Which is… accurate, I suppose, but also true of everything. Turns out, televisions? Also consume less power if they don’t exist. Refrigerators. Washing machines? Lots less power by not existing.
So I suppose you’re advocating a return to monke situation, but since I do appreciate having a telephone (which would, in fact, save power by not existing), we’re going to have to agree to disagree.
LLMs major use is mimicking human beings at the cost of incredible amounts of electricity. Last I checked we have plenty of human beings and will all die if our power consumption keeps going up, so it’s absolutely not worth it. Comparing it to literally any useful technology is disingenuous.
And don’t go spouting some bullshit about it getting better over time, because the Datacenters aren’t being built in the hypothetical future when it is better, they’re being built NOW.
Look, I can suggest you start this thread over and read it from the top, because the ways this doesn’t make much sense have been thoroughly explained.
Because this is a long one and if you were going to do that you would have already, I’ll at least summarize the headlines: LLMs exist whether you like them or not, they can be quantized down to more reasonable power usage, are running well locally on laptops and tablets burning just a few watts for just a few seconds (NOW, as you put it). They are just one application of ML tech, and are not useless at all (fuzzy searches with few specific parameters, accessibility features, context-rich explanations of out of context images or text), even if their valid uses are misrepresented by both advocates and detractors. They are far from the only commonplace computing task that is now using a lot more power than the equivalent a few years ago, which is a larger issue than just the popularity of ML apps. Granting that LLMs will exist in any case, running them on a data center is more efficient, and the issue isn’t just “power consumption” but also how the power is generated and what the reclamation of the waste products (in this case excess heat and used water) is on the other end.

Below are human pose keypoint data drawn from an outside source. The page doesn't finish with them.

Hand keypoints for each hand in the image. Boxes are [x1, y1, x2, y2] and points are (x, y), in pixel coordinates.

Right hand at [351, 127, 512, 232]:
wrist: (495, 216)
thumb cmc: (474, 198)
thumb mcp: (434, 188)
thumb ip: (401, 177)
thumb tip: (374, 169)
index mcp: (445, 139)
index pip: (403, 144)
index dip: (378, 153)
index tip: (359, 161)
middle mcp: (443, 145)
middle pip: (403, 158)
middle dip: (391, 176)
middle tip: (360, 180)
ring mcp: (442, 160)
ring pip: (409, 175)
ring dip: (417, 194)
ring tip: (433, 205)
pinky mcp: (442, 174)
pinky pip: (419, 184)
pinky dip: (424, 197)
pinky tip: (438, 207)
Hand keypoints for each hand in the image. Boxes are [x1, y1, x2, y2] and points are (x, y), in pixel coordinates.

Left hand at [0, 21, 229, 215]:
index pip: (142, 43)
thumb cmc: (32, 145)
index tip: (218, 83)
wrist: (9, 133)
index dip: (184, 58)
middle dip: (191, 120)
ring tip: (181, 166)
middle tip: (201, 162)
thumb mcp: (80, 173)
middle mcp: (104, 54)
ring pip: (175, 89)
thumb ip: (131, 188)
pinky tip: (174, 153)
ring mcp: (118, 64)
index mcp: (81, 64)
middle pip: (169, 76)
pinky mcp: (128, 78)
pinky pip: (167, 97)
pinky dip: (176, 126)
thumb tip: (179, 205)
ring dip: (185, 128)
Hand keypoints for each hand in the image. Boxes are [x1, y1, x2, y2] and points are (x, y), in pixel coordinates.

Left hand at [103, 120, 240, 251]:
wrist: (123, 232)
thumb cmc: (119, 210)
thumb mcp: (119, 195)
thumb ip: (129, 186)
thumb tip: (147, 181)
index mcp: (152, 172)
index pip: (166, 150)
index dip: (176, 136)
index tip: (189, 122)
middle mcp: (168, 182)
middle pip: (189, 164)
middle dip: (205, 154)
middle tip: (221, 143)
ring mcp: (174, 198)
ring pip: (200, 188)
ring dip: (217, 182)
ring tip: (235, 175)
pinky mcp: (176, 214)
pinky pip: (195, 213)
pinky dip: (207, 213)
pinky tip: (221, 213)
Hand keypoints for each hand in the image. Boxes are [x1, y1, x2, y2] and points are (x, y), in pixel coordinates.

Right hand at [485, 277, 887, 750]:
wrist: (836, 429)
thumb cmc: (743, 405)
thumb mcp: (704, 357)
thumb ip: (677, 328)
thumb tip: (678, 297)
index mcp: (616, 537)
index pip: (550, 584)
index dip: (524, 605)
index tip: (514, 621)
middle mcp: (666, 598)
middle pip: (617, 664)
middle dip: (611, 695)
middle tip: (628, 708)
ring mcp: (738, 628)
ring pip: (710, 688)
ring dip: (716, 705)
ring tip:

I genuinely would not recommend that we engage in a back and forth breaking that down because, again, that’s what this very long thread has been about already and a) I have heard every argument the AI moral panic has puth forth (and the ones the dumb techbro singularity peddlers have put forth, too), and b) we’d just go down a circular rabbit hole of repeating what we’ve already established here over and over again and certainly not convince each other of anything (because see point A).
They exist at the current scale because we’re not regulating them, not whether we like it or not.

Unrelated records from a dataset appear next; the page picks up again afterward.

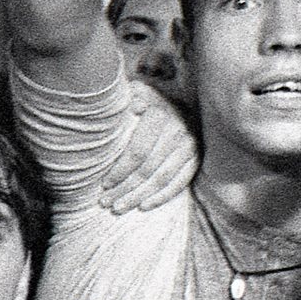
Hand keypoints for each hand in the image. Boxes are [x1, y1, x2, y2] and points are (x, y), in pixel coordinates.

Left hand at [99, 84, 199, 213]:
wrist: (179, 100)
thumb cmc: (147, 98)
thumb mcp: (136, 91)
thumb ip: (129, 98)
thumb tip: (132, 107)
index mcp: (160, 115)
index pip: (137, 152)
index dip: (119, 171)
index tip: (104, 184)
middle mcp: (178, 132)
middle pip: (147, 170)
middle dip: (124, 189)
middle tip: (105, 202)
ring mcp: (190, 147)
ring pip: (161, 180)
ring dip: (138, 197)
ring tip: (118, 208)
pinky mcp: (196, 159)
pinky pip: (179, 183)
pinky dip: (161, 197)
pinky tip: (143, 206)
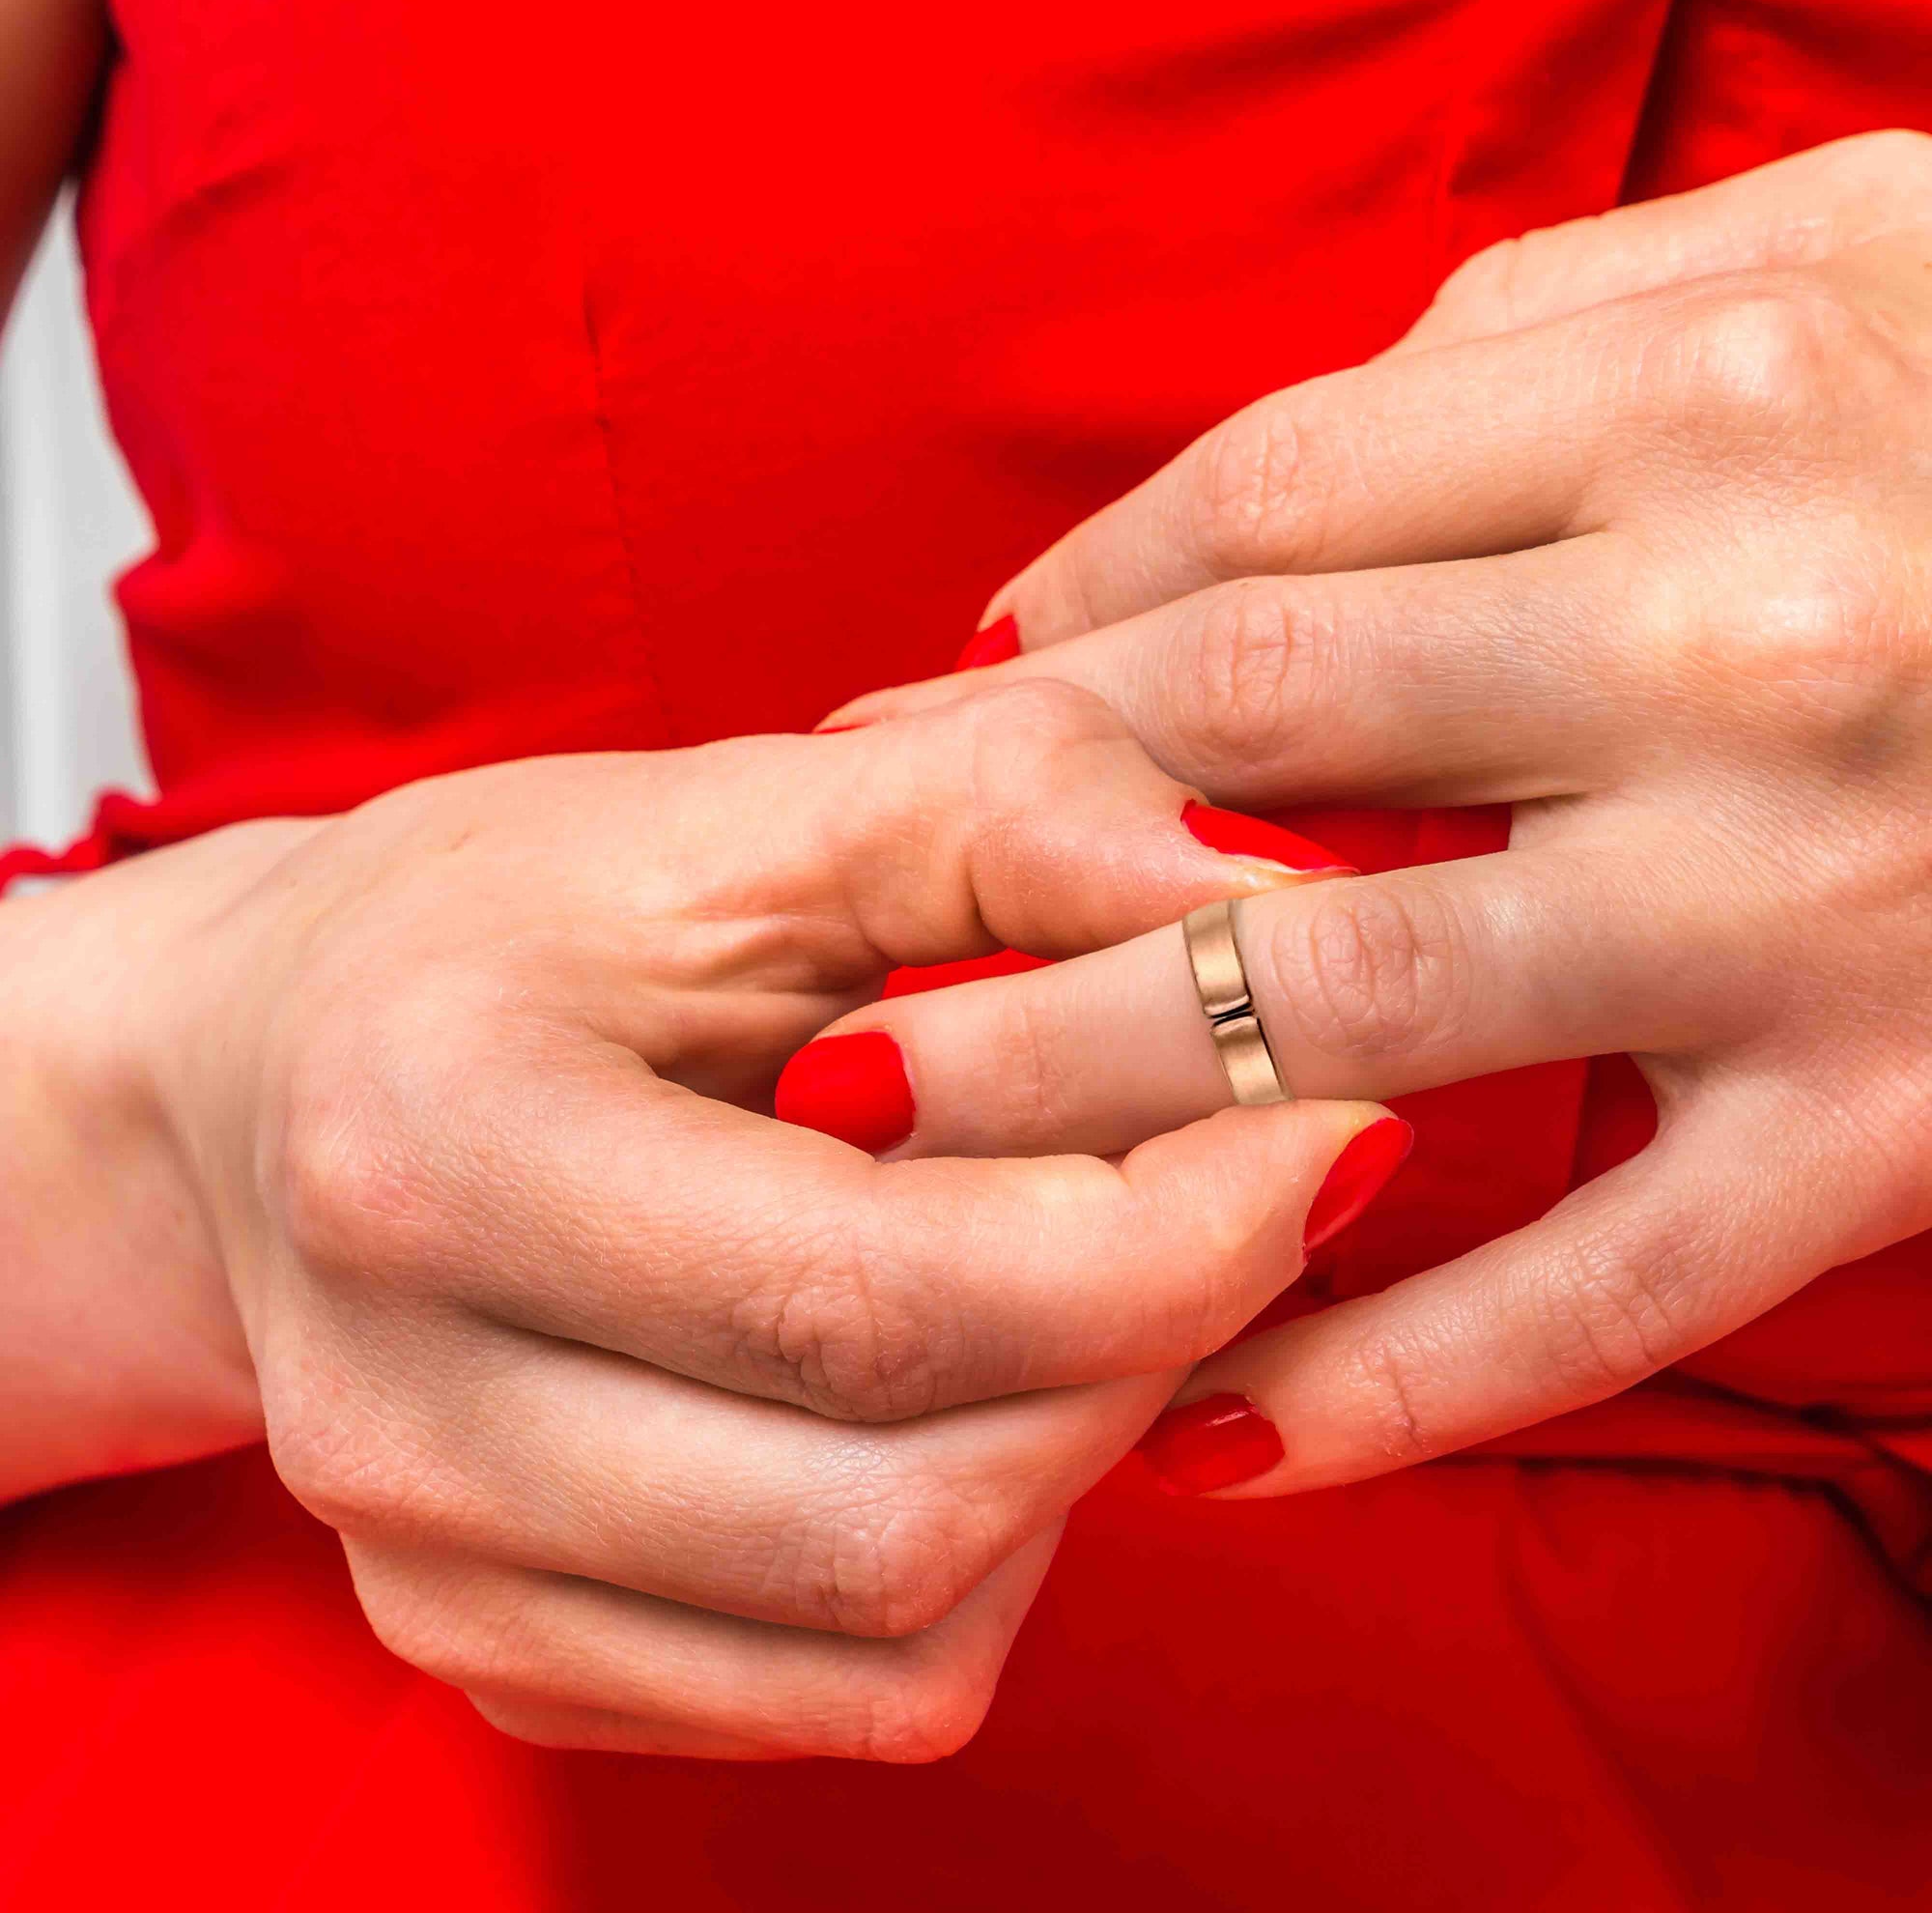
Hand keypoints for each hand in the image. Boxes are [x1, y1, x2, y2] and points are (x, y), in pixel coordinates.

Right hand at [41, 684, 1377, 1755]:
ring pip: (894, 1639)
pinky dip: (978, 1558)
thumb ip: (1007, 812)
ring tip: (1091, 1277)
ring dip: (1075, 1462)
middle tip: (1235, 1197)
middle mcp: (400, 1409)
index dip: (1164, 1241)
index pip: (869, 1295)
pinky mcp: (488, 1650)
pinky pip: (837, 1695)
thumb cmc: (512, 920)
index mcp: (441, 1150)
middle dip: (1148, 1357)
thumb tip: (1270, 896)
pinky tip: (968, 1390)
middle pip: (901, 1510)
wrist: (269, 1075)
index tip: (1325, 1131)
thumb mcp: (740, 808)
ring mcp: (431, 1569)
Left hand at [809, 133, 1931, 1494]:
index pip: (1264, 516)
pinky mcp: (1893, 1136)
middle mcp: (1732, 655)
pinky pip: (1593, 1293)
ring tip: (887, 1151)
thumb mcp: (1834, 258)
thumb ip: (1532, 343)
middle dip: (997, 839)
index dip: (1062, 613)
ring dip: (1081, 1088)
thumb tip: (1260, 488)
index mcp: (1706, 407)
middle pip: (1242, 747)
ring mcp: (1805, 914)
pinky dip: (1387, 1378)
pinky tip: (1206, 1432)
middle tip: (826, 920)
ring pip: (1347, 1014)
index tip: (937, 703)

Absolutely not true. Regulations are both in place and in development, and none of them seem like they would prevent any of the applications currently in the market. I know the fearmongering side keeps arguing that a copyright case will stop the development of these but, to be clear, that’s not going to happen. All it’ll take is an extra line in an EULA to mitigate or investing in the dataset of someone who has a line in their EULA (Twitter, Reddit already, more to come for sure). The industry is actually quite fond of copyright-based training restrictions, as their main effect is most likely to be to close off open source alternatives and make it so that only Meta, Google, and MS/OpenAI can afford model training.
These are super not going away. Regulation is needed, but it’s not restricting or eliminating these applications in any way that would make a dent on the also poorly understood power consumption costs.
Regulating markets absolutely does prevent practices in those markets. Literally the point.